**Required action**. Transcribe the entries below exactly.

(Extracted data entries)
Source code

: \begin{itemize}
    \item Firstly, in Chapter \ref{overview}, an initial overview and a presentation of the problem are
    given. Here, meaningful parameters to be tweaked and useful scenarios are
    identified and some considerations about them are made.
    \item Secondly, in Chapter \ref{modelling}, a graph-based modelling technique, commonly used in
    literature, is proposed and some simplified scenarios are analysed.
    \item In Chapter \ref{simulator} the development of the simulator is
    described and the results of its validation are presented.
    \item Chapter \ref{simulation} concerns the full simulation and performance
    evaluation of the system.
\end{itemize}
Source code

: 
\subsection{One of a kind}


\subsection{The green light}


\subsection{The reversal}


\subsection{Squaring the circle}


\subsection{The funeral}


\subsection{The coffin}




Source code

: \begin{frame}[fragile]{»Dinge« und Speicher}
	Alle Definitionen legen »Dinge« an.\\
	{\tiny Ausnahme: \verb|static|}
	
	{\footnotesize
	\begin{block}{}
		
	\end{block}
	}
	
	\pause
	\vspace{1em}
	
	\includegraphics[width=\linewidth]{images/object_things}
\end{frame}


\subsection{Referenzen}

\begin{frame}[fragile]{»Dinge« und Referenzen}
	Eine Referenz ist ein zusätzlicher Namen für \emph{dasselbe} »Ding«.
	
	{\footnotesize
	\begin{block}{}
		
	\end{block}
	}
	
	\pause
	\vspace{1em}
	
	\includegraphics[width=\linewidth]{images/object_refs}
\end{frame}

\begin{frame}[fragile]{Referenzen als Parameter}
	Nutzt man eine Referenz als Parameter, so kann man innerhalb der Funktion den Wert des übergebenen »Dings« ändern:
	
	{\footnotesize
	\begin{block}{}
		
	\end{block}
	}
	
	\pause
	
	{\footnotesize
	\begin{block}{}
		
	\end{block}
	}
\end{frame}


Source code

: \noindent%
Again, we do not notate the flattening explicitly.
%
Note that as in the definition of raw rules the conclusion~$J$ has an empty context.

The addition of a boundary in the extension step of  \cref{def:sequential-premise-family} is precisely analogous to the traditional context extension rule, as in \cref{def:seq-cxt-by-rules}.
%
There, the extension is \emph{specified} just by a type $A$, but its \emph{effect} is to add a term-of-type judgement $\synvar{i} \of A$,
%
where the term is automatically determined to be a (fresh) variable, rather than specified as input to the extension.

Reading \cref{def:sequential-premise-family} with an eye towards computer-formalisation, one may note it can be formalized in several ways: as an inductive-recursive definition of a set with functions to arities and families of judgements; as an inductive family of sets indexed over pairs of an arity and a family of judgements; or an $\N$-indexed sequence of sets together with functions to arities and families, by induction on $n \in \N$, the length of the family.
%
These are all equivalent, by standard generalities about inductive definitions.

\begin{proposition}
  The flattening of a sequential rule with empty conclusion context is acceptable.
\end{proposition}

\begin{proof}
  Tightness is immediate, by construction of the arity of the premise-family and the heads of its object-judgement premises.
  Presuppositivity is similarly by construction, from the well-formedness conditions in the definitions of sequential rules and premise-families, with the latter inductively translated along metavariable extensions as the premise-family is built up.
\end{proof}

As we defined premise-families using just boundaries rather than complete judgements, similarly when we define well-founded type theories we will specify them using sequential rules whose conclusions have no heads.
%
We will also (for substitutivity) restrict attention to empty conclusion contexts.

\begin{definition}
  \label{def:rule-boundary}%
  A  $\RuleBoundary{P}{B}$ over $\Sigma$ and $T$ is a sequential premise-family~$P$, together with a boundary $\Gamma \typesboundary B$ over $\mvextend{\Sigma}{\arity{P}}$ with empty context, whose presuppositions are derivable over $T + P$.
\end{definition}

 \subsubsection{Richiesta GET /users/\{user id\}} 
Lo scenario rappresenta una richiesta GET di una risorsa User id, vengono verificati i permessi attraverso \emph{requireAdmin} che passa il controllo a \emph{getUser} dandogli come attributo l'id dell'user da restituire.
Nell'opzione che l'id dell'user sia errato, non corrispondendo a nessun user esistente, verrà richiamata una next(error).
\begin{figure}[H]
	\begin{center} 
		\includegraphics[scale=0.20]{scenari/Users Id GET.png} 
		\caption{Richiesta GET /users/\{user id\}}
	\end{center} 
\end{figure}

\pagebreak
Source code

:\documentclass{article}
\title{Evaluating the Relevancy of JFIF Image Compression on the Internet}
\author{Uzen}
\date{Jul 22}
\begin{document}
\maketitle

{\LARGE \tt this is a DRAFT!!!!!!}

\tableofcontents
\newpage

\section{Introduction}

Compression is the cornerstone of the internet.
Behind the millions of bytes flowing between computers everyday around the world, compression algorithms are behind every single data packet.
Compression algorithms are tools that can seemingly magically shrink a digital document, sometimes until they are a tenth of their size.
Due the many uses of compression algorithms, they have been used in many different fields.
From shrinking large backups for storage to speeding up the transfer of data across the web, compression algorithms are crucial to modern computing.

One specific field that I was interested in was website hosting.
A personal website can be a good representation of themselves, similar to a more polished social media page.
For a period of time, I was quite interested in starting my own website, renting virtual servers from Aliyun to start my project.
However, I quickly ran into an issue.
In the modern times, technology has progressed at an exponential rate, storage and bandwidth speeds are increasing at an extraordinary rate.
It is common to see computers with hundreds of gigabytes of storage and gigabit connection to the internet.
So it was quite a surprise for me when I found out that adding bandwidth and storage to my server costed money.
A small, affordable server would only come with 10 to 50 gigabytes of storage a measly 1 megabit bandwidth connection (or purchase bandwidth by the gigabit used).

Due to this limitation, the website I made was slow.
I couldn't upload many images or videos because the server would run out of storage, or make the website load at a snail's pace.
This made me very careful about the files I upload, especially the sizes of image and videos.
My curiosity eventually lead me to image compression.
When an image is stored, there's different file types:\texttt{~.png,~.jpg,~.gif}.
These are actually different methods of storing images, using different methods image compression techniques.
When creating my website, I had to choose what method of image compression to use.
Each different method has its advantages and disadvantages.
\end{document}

**Reply to the task**.
Source code

: \begin{itemize}
    \item Firstly, in Chapter \ref{overview}, an initial overview and a presentation of the problem are
    given. Here, meaningful parameters to be tweaked and useful scenarios are
    identified and some considerations about them are made.
    \item Secondly, in Chapter \ref{modelling}, a graph-based modelling technique, commonly used in
    literature, is proposed and some simplified scenarios are analysed.
    \item In Chapter \ref{simulator} the development of the simulator is
    described and the results of its validation are presented.
    \item Chapter \ref{simulation} concerns the full simulation and performance
    evaluation of the system.
\end{itemize}
Source code

: 
\subsection{One of a kind}


\subsection{The green light}


\subsection{The reversal}


\subsection{Squaring the circle}


\subsection{The funeral}


\subsection{The coffin}




Source code

: \begin{frame}[fragile]{»Dinge« und Speicher}
	Alle Definitionen legen »Dinge« an.\\
	{\tiny Ausnahme: \verb|static|}
	
	{\footnotesize
	\begin{block}{}
		
	\end{block}
	}
	
	\pause
	\vspace{1em}
	
	\includegraphics[width=\linewidth]{images/object_things}
\end{frame}


\subsection{Referenzen}

\begin{frame}[fragile]{»Dinge« und Referenzen}
	Eine Referenz ist ein zusätzlicher Namen für \emph{dasselbe} »Ding«.
	
	{\footnotesize
	\begin{block}{}
		
	\end{block}
	}
	
	\pause
	\vspace{1em}
	
	\includegraphics[width=\linewidth]{images/object_refs}
\end{frame}

\begin{frame}[fragile]{Referenzen als Parameter}
	Nutzt man eine Referenz als Parameter, so kann man innerhalb der Funktion den Wert des übergebenen »Dings« ändern:
	
	{\footnotesize
	\begin{block}{}
		
	\end{block}
	}
	
	\pause
	
	{\footnotesize
	\begin{block}{}
		
	\end{block}
	}
\end{frame}


Source code

: \noindent%
Again, we do not notate the flattening explicitly.
%
Note that as in the definition of raw rules the conclusion~$J$ has an empty context.

The addition of a boundary in the extension step of  \cref{def:sequential-premise-family} is precisely analogous to the traditional context extension rule, as in \cref{def:seq-cxt-by-rules}.
%
There, the extension is \emph{specified} just by a type $A$, but its \emph{effect} is to add a term-of-type judgement $\synvar{i} \of A$,
%
where the term is automatically determined to be a (fresh) variable, rather than specified as input to the extension.

Reading \cref{def:sequential-premise-family} with an eye towards computer-formalisation, one may note it can be formalized in several ways: as an inductive-recursive definition of a set with functions to arities and families of judgements; as an inductive family of sets indexed over pairs of an arity and a family of judgements; or an $\N$-indexed sequence of sets together with functions to arities and families, by induction on $n \in \N$, the length of the family.
%
These are all equivalent, by standard generalities about inductive definitions.

\begin{proposition}
  The flattening of a sequential rule with empty conclusion context is acceptable.
\end{proposition}

\begin{proof}
  Tightness is immediate, by construction of the arity of the premise-family and the heads of its object-judgement premises.
  Presuppositivity is similarly by construction, from the well-formedness conditions in the definitions of sequential rules and premise-families, with the latter inductively translated along metavariable extensions as the premise-family is built up.
\end{proof}

As we defined premise-families using just boundaries rather than complete judgements, similarly when we define well-founded type theories we will specify them using sequential rules whose conclusions have no heads.
%
We will also (for substitutivity) restrict attention to empty conclusion contexts.

\begin{definition}
  \label{def:rule-boundary}%
  A  $\RuleBoundary{P}{B}$ over $\Sigma$ and $T$ is a sequential premise-family~$P$, together with a boundary $\Gamma \typesboundary B$ over $\mvextend{\Sigma}{\arity{P}}$ with empty context, whose presuppositions are derivable over $T + P$.
\end{definition}

 \subsubsection{Richiesta GET /users/\{user id\}} 
Lo scenario rappresenta una richiesta GET di una risorsa User id, vengono verificati i permessi attraverso \emph{requireAdmin} che passa il controllo a \emph{getUser} dandogli come attributo l'id dell'user da restituire.
Nell'opzione che l'id dell'user sia errato, non corrispondendo a nessun user esistente, verrà richiamata una next(error).
\begin{figure}[H]
	\begin{center} 
		\includegraphics[scale=0.20]{scenari/Users Id GET.png} 
		\caption{Richiesta GET /users/\{user id\}}
	\end{center} 
\end{figure}

\pagebreak
Source code

:\documentclass{article}
\title{Evaluating the Relevancy of JFIF Image Compression on the Internet}
\author{Uzen}
\date{Jul 22}
\begin{document}
\maketitle

{\LARGE \tt this is a DRAFT!!!!!!}

\tableofcontents
\newpage

\section{Introduction}

Compression is the cornerstone of the internet.
Behind the millions of bytes flowing between computers everyday around the world, compression algorithms are behind every single data packet.
Compression algorithms are tools that can seemingly magically shrink a digital document, sometimes until they are a tenth of their size.
Due the many uses of compression algorithms, they have been used in many different fields.
From shrinking large backups for storage to speeding up the transfer of data across the web, compression algorithms are crucial to modern computing.

One specific field that I was interested in was website hosting.
A personal website can be a good representation of themselves, similar to a more polished social media page.
For a period of time, I was quite interested in starting my own website, renting virtual servers from Aliyun to start my project.
However, I quickly ran into an issue.
In the modern times, technology has progressed at an exponential rate, storage and bandwidth speeds are increasing at an extraordinary rate.
It is common to see computers with hundreds of gigabytes of storage and gigabit connection to the internet.
So it was quite a surprise for me when I found out that adding bandwidth and storage to my server costed money.
A small, affordable server would only come with 10 to 50 gigabytes of storage a measly 1 megabit bandwidth connection (or purchase bandwidth by the gigabit used).

Due to this limitation, the website I made was slow.
I couldn't upload many images or videos because the server would run out of storage, or make the website load at a snail's pace.
This made me very careful about the files I upload, especially the sizes of image and videos.
My curiosity eventually lead me to image compression.
When an image is stored, there's different file types:\texttt{~.png,~.jpg,~.gif}.
These are actually different methods of storing images, using different methods image compression techniques.
When creating my website, I had to choose what method of image compression to use.
Each different method has its advantages and disadvantages.
\end{document}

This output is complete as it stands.